§ **Problems to work on**
**A)** In the church discipline passage, reproduce the text starting with "If a person" and going on through "sister – not punishment.".
**B)** Decide whether each statement agrees with the church discipline passage. Answer yes or no for each, and quote the words that settle it. (i) The goal of church discipline is to punish the individual. (ii) Excommunication is the first step in church discipline. (iii) A person who has repented and then slips up is not necessarily to be excommunicated.
**C)** According to the church discipline passage, what kind of step is excommunication, and for whom?

(Beginning of Document segment)

But if he does not listen, take one or two others along with you, that every charge may be established by the evidence of two or three witnesses.
If he refuses to listen to them, tell it to the church. And if he refuses to listen even to the church, let him be to you as a Gentile and a tax collector.”
— Matthew 18: 15-17
Some people think this sounds “harsh” – but the command is there for a reason.
The goal of church discipline is never to punish or shame an individual – but always to restore.
If a person is willfully sinning and harming others and will not stop – it is not helpful for his eternal soul to allow him close fellowship with other believers as if nothing is wrong.
To start – if nothing is done, not only can this person continue to hurt others – but they are harming themselves by staying in rebellion to God without consequences.
But when excommunicated from close fellowship, one hopes the person will begin to experience the consequences of their sin, and turn from their ways.
Again – the goal is always restoration of the brother or sister – not punishment.
And excommunication is not the first step in church discipline – not even the second or third.
It’s a last resort for a person who is willfully choosing to do the wrong thing and will not heed correction from the church.
Willful and unrepentant sin is different from a person who is genuinely struggling in a particular area and needs help.
Maybe a man (or woman) struggles with pornography – and they’ve confessed their sin and repented – and are in strict accountability with a member of the church.
If this person slips up – it doesn’t mean they are to be excommunicated.
Or perhaps a person committed adultery and is repentant and is working to restore their marriage.
Just because they’ve sinned – it doesn’t mean they are to be banned from the church – as it’s clear they are trying to do the right thing moving forward.

(End of Document segment)
(Beginning of Data records)

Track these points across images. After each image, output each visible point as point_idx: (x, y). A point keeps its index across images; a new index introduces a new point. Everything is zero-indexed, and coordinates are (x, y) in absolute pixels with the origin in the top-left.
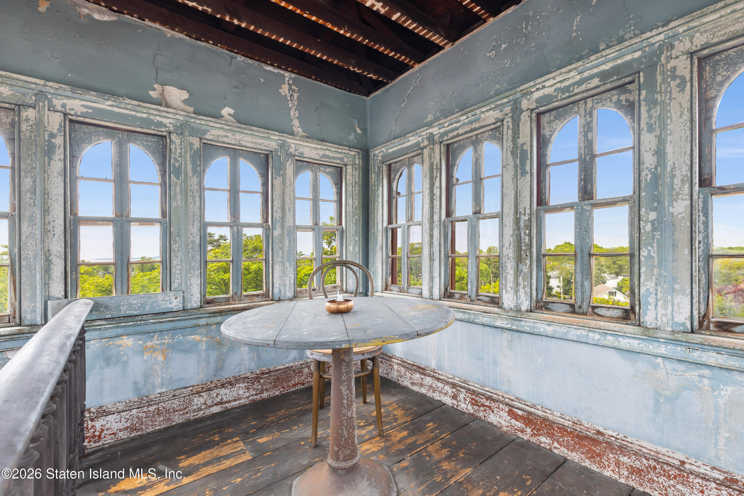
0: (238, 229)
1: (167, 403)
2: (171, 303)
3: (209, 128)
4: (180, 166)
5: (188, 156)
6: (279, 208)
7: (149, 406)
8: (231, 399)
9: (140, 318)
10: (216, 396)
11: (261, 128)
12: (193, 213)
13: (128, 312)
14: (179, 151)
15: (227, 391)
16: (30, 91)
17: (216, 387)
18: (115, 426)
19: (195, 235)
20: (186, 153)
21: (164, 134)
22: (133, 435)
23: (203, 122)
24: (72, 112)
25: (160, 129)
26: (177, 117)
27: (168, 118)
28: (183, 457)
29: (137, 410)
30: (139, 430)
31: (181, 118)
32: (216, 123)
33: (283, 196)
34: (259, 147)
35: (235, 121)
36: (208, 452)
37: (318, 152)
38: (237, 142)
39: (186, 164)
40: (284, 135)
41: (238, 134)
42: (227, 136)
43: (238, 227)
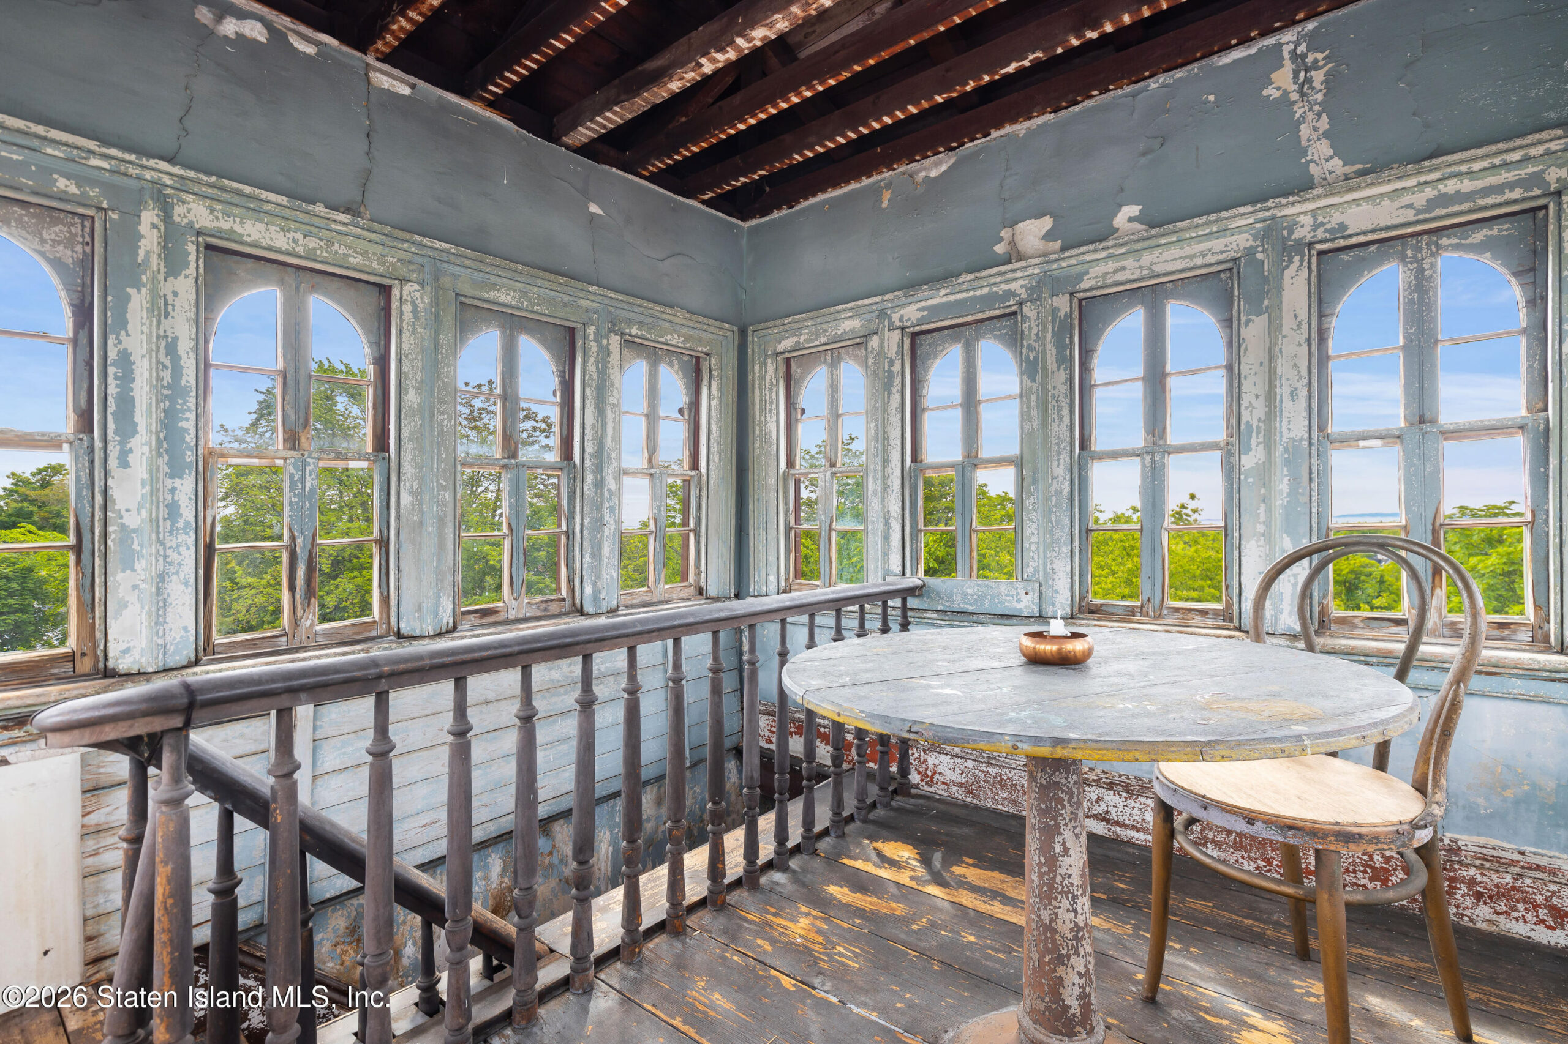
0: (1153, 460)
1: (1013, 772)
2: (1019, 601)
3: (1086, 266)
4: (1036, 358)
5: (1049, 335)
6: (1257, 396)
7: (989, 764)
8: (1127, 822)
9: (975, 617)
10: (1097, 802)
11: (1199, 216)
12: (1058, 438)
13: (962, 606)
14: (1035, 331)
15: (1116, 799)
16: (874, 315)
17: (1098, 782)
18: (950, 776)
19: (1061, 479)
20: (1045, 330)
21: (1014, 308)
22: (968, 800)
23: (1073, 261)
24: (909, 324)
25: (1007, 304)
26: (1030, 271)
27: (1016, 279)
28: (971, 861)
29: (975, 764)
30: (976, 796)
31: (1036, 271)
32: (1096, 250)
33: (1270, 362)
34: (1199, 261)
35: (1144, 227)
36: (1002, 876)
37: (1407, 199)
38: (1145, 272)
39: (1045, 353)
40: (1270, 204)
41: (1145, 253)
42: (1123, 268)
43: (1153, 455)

(End of Data records)
(Beginning of Data records)

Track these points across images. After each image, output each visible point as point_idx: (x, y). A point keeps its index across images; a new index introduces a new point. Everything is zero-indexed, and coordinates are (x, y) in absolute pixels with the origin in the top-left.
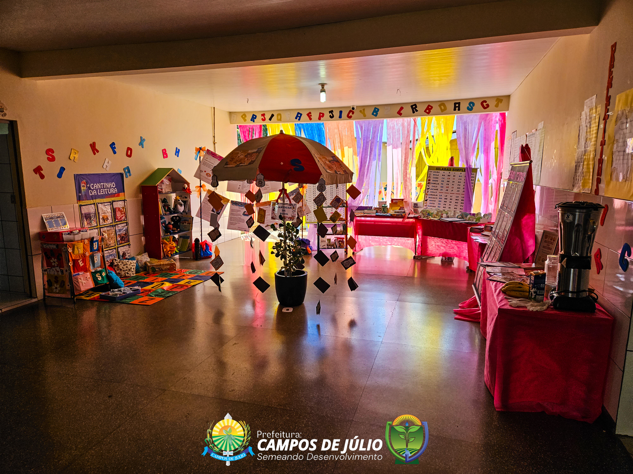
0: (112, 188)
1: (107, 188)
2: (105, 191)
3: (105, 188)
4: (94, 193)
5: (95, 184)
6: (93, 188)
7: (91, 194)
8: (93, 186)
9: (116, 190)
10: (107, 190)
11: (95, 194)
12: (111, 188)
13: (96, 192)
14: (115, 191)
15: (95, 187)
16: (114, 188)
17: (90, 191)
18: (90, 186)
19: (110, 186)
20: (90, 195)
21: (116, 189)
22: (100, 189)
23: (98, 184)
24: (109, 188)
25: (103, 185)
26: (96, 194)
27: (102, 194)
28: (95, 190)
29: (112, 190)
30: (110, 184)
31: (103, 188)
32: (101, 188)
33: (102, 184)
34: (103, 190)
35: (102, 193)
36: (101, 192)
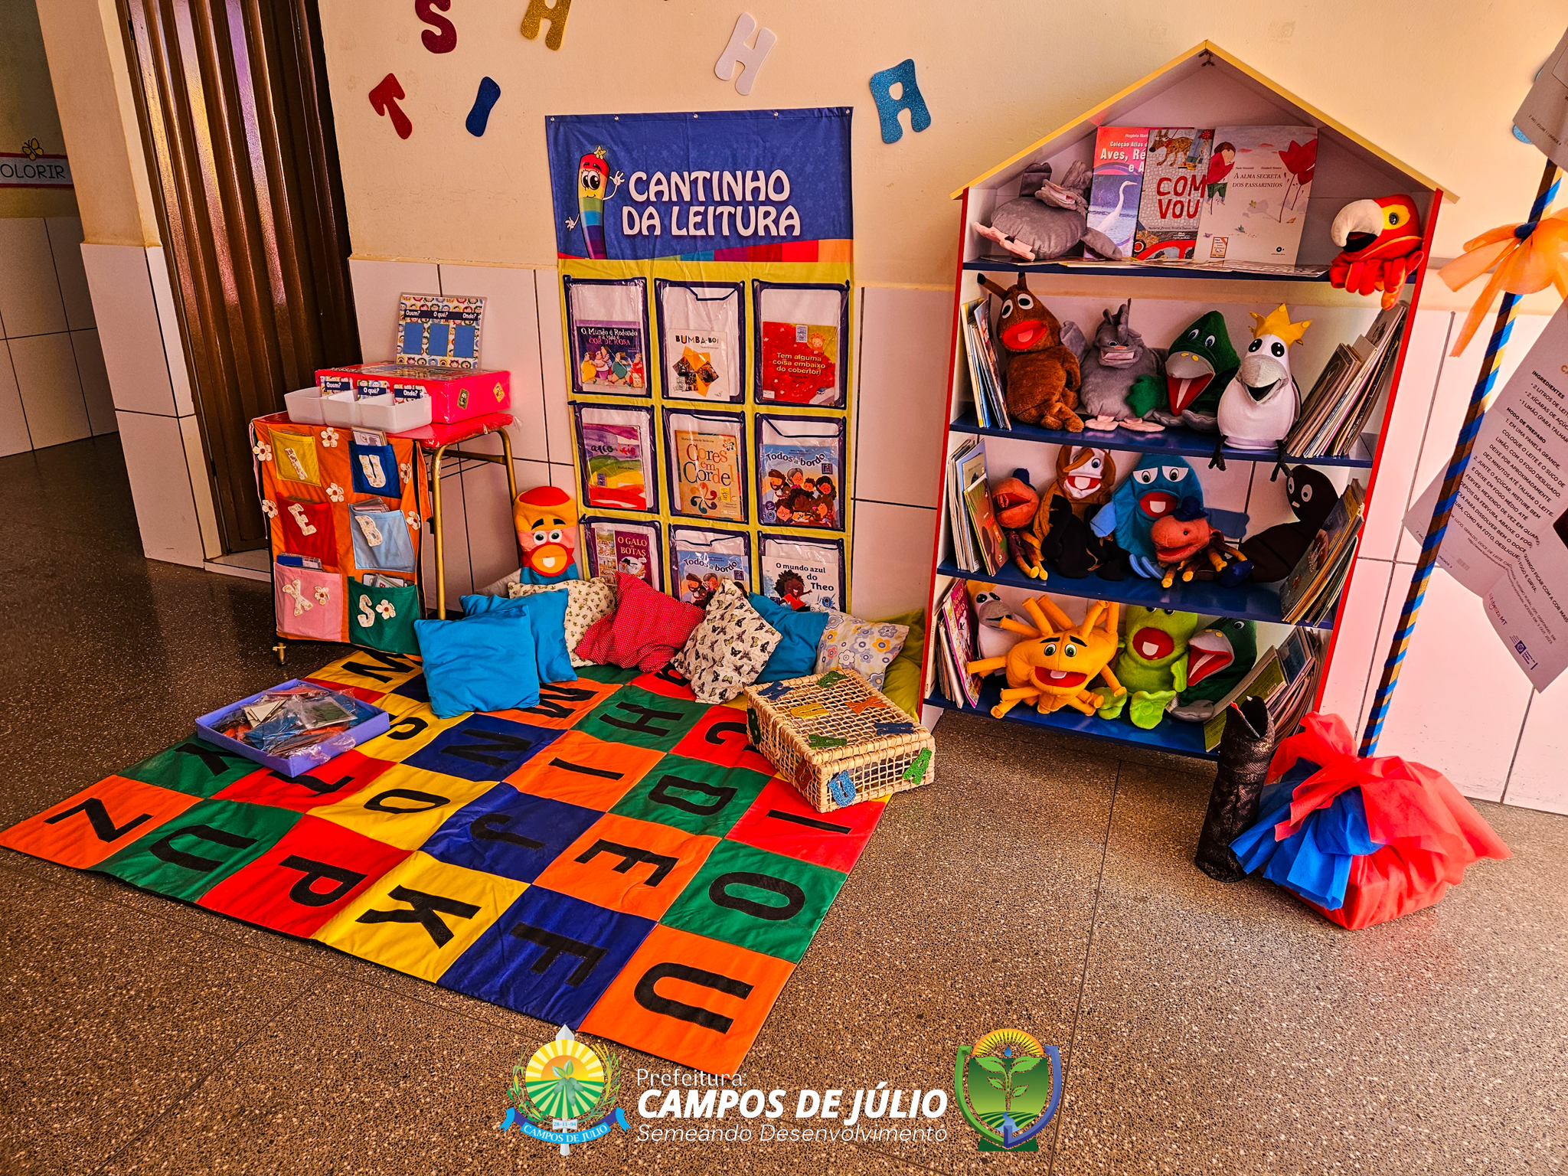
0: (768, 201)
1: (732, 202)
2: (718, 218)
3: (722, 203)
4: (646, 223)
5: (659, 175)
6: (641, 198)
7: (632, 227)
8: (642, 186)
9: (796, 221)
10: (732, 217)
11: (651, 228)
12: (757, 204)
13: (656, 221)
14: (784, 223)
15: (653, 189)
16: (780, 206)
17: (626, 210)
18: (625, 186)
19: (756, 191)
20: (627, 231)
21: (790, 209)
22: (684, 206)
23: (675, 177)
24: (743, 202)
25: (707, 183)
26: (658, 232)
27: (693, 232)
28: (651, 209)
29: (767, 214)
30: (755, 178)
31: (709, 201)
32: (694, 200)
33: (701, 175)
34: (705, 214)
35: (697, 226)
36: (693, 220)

(End of Data records)
(Beginning of Data records)

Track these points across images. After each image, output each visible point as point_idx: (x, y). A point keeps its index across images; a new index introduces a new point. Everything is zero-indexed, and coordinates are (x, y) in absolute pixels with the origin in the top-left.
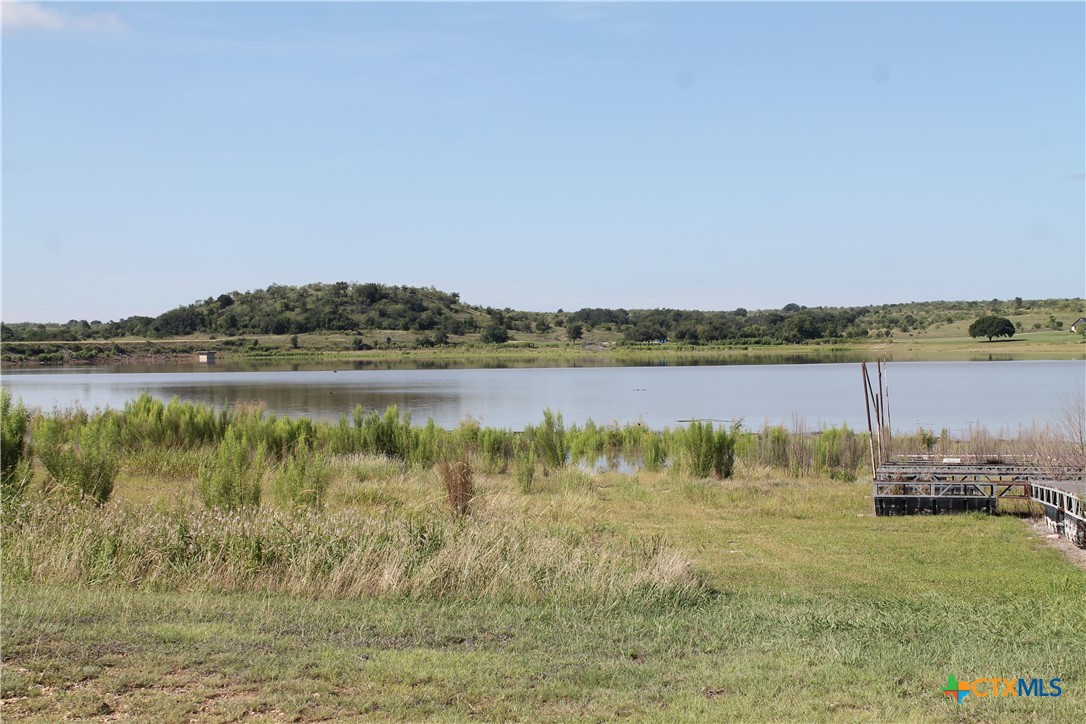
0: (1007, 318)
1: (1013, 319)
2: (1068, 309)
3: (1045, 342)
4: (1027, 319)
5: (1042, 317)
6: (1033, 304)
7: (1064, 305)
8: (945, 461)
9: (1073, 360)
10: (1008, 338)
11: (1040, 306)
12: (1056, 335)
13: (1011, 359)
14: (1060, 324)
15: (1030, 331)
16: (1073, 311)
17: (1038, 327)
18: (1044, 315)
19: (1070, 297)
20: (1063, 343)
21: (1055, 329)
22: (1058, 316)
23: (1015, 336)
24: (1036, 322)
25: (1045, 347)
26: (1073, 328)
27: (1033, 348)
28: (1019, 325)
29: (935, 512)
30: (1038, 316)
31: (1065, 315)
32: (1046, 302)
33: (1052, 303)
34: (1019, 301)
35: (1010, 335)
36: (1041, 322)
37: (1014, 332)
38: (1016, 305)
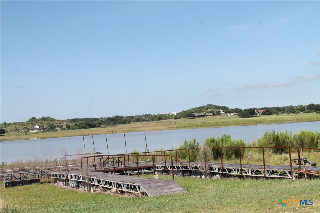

(End of Data records)

§ **Answers by item**
**A)**
If a person is willfully sinning and harming others and will not stop – it is not helpful for his eternal soul to allow him close fellowship with other believers as if nothing is wrong.
To start – if nothing is done, not only can this person continue to hurt others – but they are harming themselves by staying in rebellion to God without consequences.
But when excommunicated from close fellowship, one hopes the person will begin to experience the consequences of their sin, and turn from their ways.
Again – the goal is always restoration of the brother or sister – not punishment.

**B)**
(i) No: "The goal of church discipline is never to punish or shame an individual – but always to restore."
(ii) No: "And excommunication is not the first step in church discipline – not even the second or third."
(iii) Yes: "If this person slips up – it doesn’t mean they are to be excommunicated."

**C)** It is a last resort for a person who is willfully choosing to do the wrong thing and will not heed correction from the church.